The social dynamic around AI-authored pull requests makes this worse. The author can’t defend the choice, because the author didn’t make it — they accepted it. “Why is it done this way?” gets answered with “that’s what came back,” which ends the conversation without resolving it. The reviewer, sensing that the author has no strong stake, downgrades the review to a skim. The diff merges. Nobody is quite responsible for the code that just shipped.

Good teams respond in one of two ways, usually both:

Slow the review down. More context in the PR description, more time per diff, explicit confirmation that the author has run the adversarial evaluation above. Reviews that used to take five minutes now take fifteen; the fifteen is well spent.
Narrow the scope. Smaller diffs, more reviews per ticket. The temptation with AI tooling is to land larger chunks of work per round because the tool will gladly write them. Resist. Diff size is inversely proportional to review quality, and AI output makes that curve steeper, not flatter.

The team-level signal to watch for is blame log decay. When “git blame” increasingly lands on commits whose author-of-record didn’t write the code and can’t remember the reasoning, review has already degraded.

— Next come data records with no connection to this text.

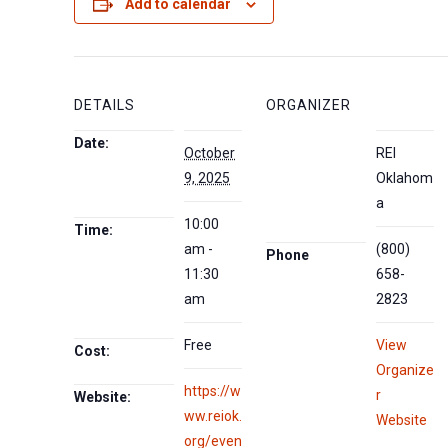
Add to calendar
DETAILS
ORGANIZER
Date:
October
REI
9, 2025
Oklahom
a
10:00
Time:
am -
(800)
Phone
11:30
658-
am
2823
Free
View
Cost:
Organize
https://w
r
Website:
ww.reiok.
Website
org/even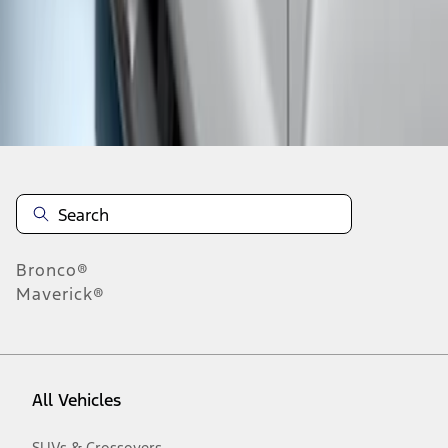
1
-
2
of
2
results
Disclosures
Bronco®
Maverick®
All Vehicles
SUVs & Crossovers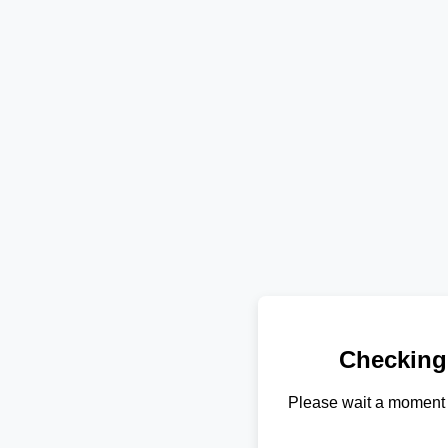
Checking
Please wait a moment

You are now debugging a codebase nobody on the team fully authored. That is a harder codebase to debug than one the team wrote by hand — and it is a much harder codebase than the one the adoption narrative promised.

4. The handoff nobody trains for — throwing it away

The three handoffs above get the attention. The skill that decides whether the three handoffs pay off gets almost none: knowing when to throw the output away.

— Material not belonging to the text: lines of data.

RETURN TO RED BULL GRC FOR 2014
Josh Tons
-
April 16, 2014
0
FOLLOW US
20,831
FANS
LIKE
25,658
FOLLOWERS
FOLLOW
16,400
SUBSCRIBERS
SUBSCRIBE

Not tweak it. Not argue with it. Not salvage it. Discard it, re-read the spec, and start over.

The sunk cost fallacy has a new surface area, and it looks like this: the output is seventy percent right. One more round will fix it. Two more rounds will fix it. At the fifth round you have a Frankenstein diff that nobody, including the tool, has a coherent model of, and the team lead is about to approve it because it’s Friday. The mistake happened at round two, when the output should have been thrown away and the spec re-written. Each subsequent round added inconsistency without adding correctness, and the total inconsistency is now greater than any individual round can repair.

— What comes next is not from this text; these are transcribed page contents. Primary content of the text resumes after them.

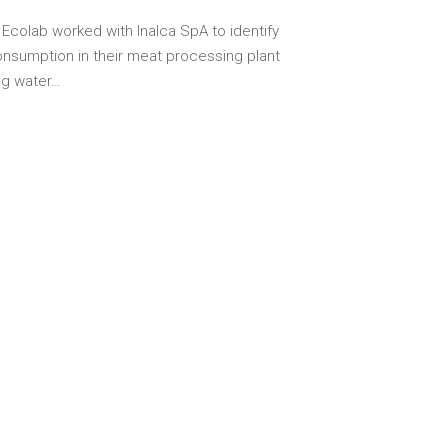
 Ecolab worked with Inalca SpA to identify
nsumption in their meat processing plant
ing water…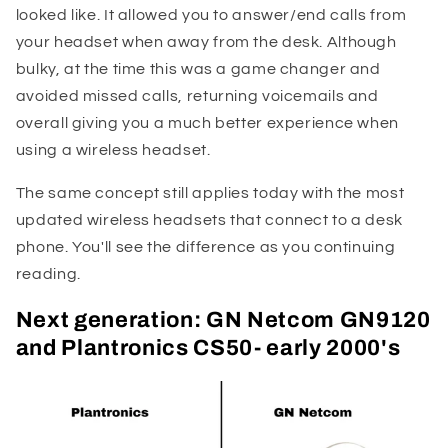
looked like. It allowed you to answer/end calls from
your headset when away from the desk. Although
bulky, at the time this was a game changer and
avoided missed calls, returning voicemails and
overall giving you a much better experience when
using a wireless headset.
The same concept still applies today with the most
updated wireless headsets that connect to a desk
phone. You'll see the difference as you continuing
reading.
Next generation: GN Netcom GN9120
and Plantronics CS50- early 2000's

A working heuristic: if the third attempt on a problem is not clearly better than the first, throw all three away and re-spec. Your prompt is the problem, not the tool. Iterating on bad output is cheaper than re-specifying only on paper — in practice it is always more expensive, because you are paying with attention instead of time, and attention does not restore with a coffee.

Engineers who can cut losses on bad output ship better code than engineers who write it all by hand. Engineers who can’t cut losses ship worse code than either — faster, but worse, and reviewed by a team that has already stopped pushing back. The skill is simple to describe and almost impossible to institutionalize, because throwing work away looks like waste to a manager who wasn’t in the loop, and the engineer who does it correctly has nothing to show for the afternoon but a cleaner spec. Protect this skill on your team. It is the one that doesn’t show up on a dashboard.

What this isn’t

None of this is an argument against adoption. The leverage is real. It is an argument that the leverage only materializes if the handoffs are treated as engineering work rather than paperwork. The vendors ship a tool. The handoffs are your job.

A team that writes tight specs, evaluates output adversarially, slows reviews to match the new load, and throws bad output away without ceremony will compound AI-assisted work into something meaningfully better than hand-written work. A team that skips any one of those will adopt the same tool and get a pile of confidently wrong diffs reviewed by increasingly disengaged humans. Same tool. Same vendor. Same benchmarks. Different outcome.

The handoffs aren’t the friction around the work. They are the work.